Reading passage -
The type system is based straightforwardly on Remy-style row  
polymorphism, here applied to sums.  It is also quite closely related  
to polymorphic variants as found in OCaml.  (However, one crucial  
difference is that in OCaml one cannot extend a match without knowing  
what is being extended.  If I am guessing correctly, this probably  
means that OCaml-style polymorphic variants won't work for you.)

Matthias


On Sep 9, 2008, at 3:59 AM, Michael Lienhardt wrote:

> [ The Types Forum, http://lists.seas.upenn.edu/mailman/listinfo/types-list 
>  ]
>
> Hello,
>
> I was wondering if there was any existing work on typed first class
> pattern matching.
>
> Typically, I have a ML-like calculus with abstraction of the form $
> \lambda P.e$, were $P$ is a pattern matching for instance type
> constructors and tuples.
> Moreover, one can combine abstraction like in $\lambda P.e + \lambda
> P'.e'$, thus assembling pattern matching branches dynamically.
> One can also define a function $\lambda g.\lambda f.(f + g)$: we have
> first class pattern matching.
>
> I am interested to type such a calculus, using for instance
> intersection types to deal with the $+$ constructor.
> Is there any previous work on first class pattern matching that can
> help me design such a type system ?
>
> Michael Lienhardt
> PhD student.

Brief - List every expression in the thread on typed first class pattern matching that is written between a pair of dollar signs, in order of appearance.

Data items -

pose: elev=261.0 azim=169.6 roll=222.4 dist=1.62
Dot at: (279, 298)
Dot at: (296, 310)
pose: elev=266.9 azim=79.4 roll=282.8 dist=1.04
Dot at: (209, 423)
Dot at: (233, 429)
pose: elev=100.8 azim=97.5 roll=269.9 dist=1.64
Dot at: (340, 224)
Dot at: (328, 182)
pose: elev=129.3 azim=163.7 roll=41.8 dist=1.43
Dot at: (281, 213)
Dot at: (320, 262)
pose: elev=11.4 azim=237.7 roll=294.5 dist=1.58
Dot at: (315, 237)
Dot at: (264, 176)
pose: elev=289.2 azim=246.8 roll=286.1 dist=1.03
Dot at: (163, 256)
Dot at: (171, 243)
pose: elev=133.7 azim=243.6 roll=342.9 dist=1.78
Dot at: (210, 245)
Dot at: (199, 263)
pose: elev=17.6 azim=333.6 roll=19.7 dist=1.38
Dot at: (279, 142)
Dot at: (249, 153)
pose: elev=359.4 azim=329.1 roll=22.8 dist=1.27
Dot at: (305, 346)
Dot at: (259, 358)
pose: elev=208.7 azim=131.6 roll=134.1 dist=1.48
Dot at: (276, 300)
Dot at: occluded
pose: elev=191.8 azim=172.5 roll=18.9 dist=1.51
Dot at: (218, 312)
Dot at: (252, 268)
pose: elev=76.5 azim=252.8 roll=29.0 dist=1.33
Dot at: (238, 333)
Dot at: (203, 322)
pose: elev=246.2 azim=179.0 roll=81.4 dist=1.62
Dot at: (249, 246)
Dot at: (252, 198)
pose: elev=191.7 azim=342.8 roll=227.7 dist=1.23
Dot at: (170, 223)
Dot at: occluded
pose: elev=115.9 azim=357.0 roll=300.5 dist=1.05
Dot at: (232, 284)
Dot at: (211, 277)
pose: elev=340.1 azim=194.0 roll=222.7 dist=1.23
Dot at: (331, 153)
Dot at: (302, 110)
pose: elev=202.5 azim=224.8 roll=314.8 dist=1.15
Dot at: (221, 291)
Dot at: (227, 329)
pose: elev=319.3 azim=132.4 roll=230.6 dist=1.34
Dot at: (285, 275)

Response -
$\lambda P.e$
$P$
$\lambda P.e + \lambda P'.e'$
$\lambda g.\lambda f.(f + g)$
$+$